Celebrate your survival & success. You overcame so much more that you should ever have had to. Forgive yourself for your mistake, knowing that God forgave it the moment you thought it.
Sorry… didn’t mean to ramble…
I think everyone else who has responded has some wonderful things to say. Please try to take to heart KellyK’s beautiful message about self-forgiveness.
We all do make mistakes. Once we’ve finished making them, the best (albeit hardest) thing to do is to learn what we can from the mistakes we made, forgive ourselves, and move on.
In the meantime, have you considered looking into a community chorus? Many cities and towns have them, and it sounds as though it might fill a void you’ve been feeling until you’re ready to sing in church again.
I do hope you’ll raise your voice again. It’s more than worthy to be heard.
The posts above say more about forgiveness than I can so I will just say thanks for your wise words.
As far as your voice, does it help to know why you have silenced yourself? Now that you know why and have learned from that, why not make plans to sing once again. My challenge to you is to come up with a few ideas and a few baby steps toward singing again.

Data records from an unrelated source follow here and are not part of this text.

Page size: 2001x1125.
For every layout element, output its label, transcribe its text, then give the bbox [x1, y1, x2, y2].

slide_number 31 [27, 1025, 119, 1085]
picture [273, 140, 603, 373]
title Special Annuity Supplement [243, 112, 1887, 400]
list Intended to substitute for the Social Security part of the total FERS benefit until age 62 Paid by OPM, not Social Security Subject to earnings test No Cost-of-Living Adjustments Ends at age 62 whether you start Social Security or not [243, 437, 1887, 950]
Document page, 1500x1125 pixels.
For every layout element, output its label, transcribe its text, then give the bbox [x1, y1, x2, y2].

I wanted to just address everyone at one time so here goes:
Thank you everyone! I appreciate all the responses.
I’ve decided to start small. I sang in the car on the way home from work yesterday. I also play music on my computer at work so this morning, when both bosses were away, I turned up my favorite tunes and let it rip! tee hee
My breathing is nowhere near how it used to be but I don’t care. It feels good to sing along with the radio. I may branch out later and do the community or church choir but I’m good with what I’m doing for now.
On the forgiveness issue, I’ve lived with guilt and shame for a very long time. I got this wonderful book that describes both wonderfully. If you’re at all interested, it’s called, “Shame and Guilt: Masters of Disguise”. This book really helped me to see how guilt and shame had influenced my life throughout. Whereas feeling guilty is because you have in fact done something wrong, shame is the feeling that you yourself are bad because of the act…that you have no redeeming qualities and are not worthy of forgiveness. Sound familiar? Yep, me in a nutshell. Now that I have that information I need to figure out how to dig myself out of this pit.

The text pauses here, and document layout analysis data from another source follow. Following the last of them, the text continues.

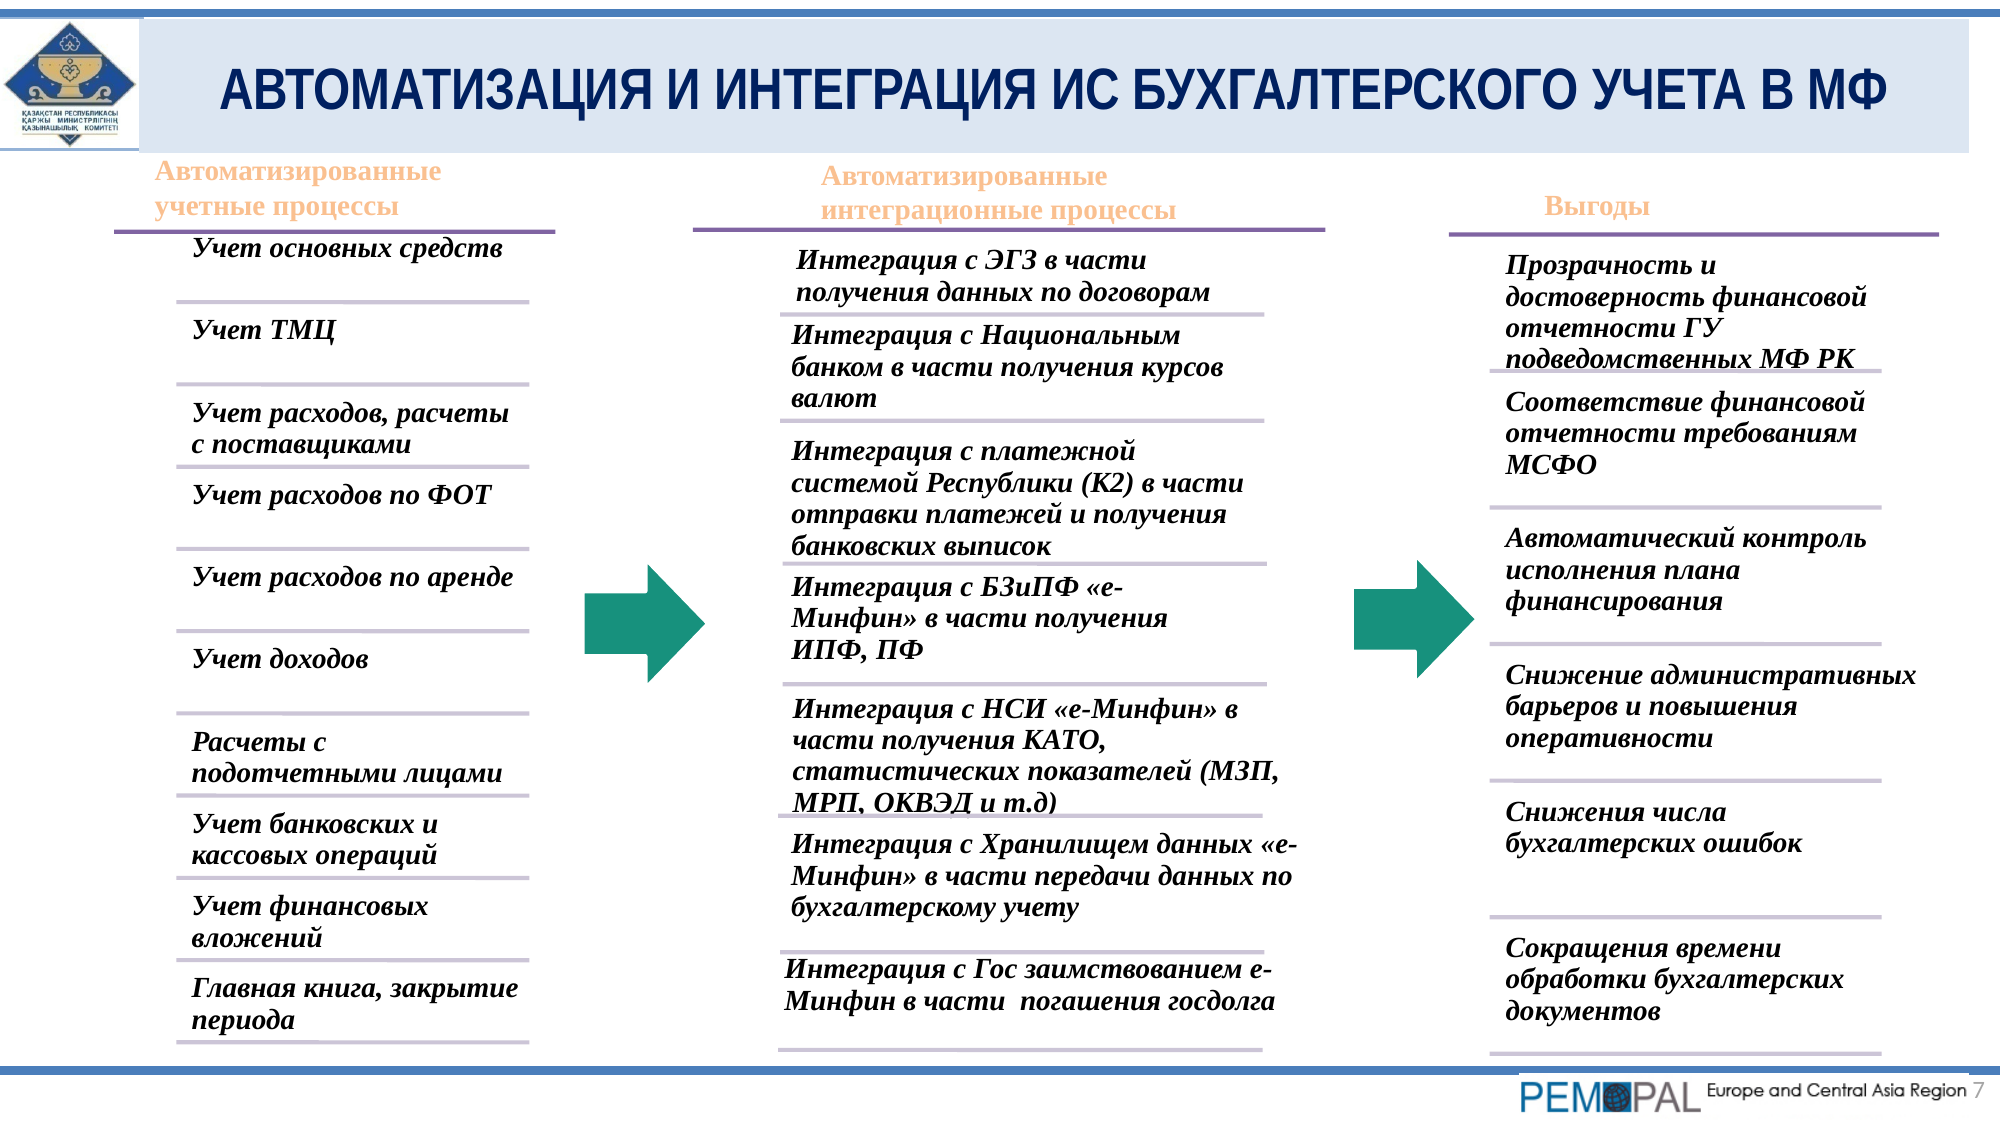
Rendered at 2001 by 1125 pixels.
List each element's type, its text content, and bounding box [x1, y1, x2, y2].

text_box [580, 556, 692, 691]
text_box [692, 229, 1326, 1057]
title АВТОМАТИЗАЦИЯ И ИНТЕГРАЦИЯ ис БУХГАЛТЕРСКОГО УЧЕТА В мф [139, 19, 1969, 153]
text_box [113, 219, 556, 1047]
text_box Автоматизированные учетные процессы [139, 153, 530, 219]
text_box 7 [1533, 1065, 2000, 1070]
text_box 7 [1533, 1071, 2000, 1125]
text_box [1349, 552, 1448, 687]
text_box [1448, 233, 1940, 1061]
picture [0, 18, 142, 149]
picture [1519, 1073, 1969, 1120]
text_box Автоматизированные интеграционные процессы [805, 153, 1195, 229]
text_box Выгоды [1528, 178, 1919, 230]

After so many years of living with shame (and guilt), it’s going to take some time to change some things. Thanks for going through this with me. (many cyber hugs)
Yay for baby steps! And for singing in the car. 🙂
I’m learning forgiveness as well.
As I learn to have compassion for me, forgiveness comes easier. I’m trying to exhibit the life of Christ to my own self as well as to others…
I just wanted to comment on your post as I have been going through a similar struggle.
I have sung my whole life nad really tried to make a name for myself singing. I too used to sing in the church choir and ejoy it and I too stopped going as I made a painful personal decision that was not in line with Christs teachings and I couldnt be hypocritical and continue.
Now I feel that there is no point in trying to sing as any efforts to succeed would fail as I do not believe I deserve success.
I turn down any opportunities as I believe everyone knows about me and is disgusted by me and have no direction anymore as singing is all i ever wanted to do.
Its a tough one, but I am glad you have made the decision to get up and fight back! I wish you well. xxxxx
I googled “I don’t sing anymore” because I don’t. There was a time in my life that all I did was sing. I sang any place any time and it felt good. It was as natural to me as breathing. I feel no desire to sing anymore and I’m numb. I’m sad. I just wondered if anyone out there had ever uttered those words before on the world wide web and so far…this is the ony one that I found. I feel the pain of the person who posted this initial story. I hope she can again sing. I “hope” that I can too one day. And soon.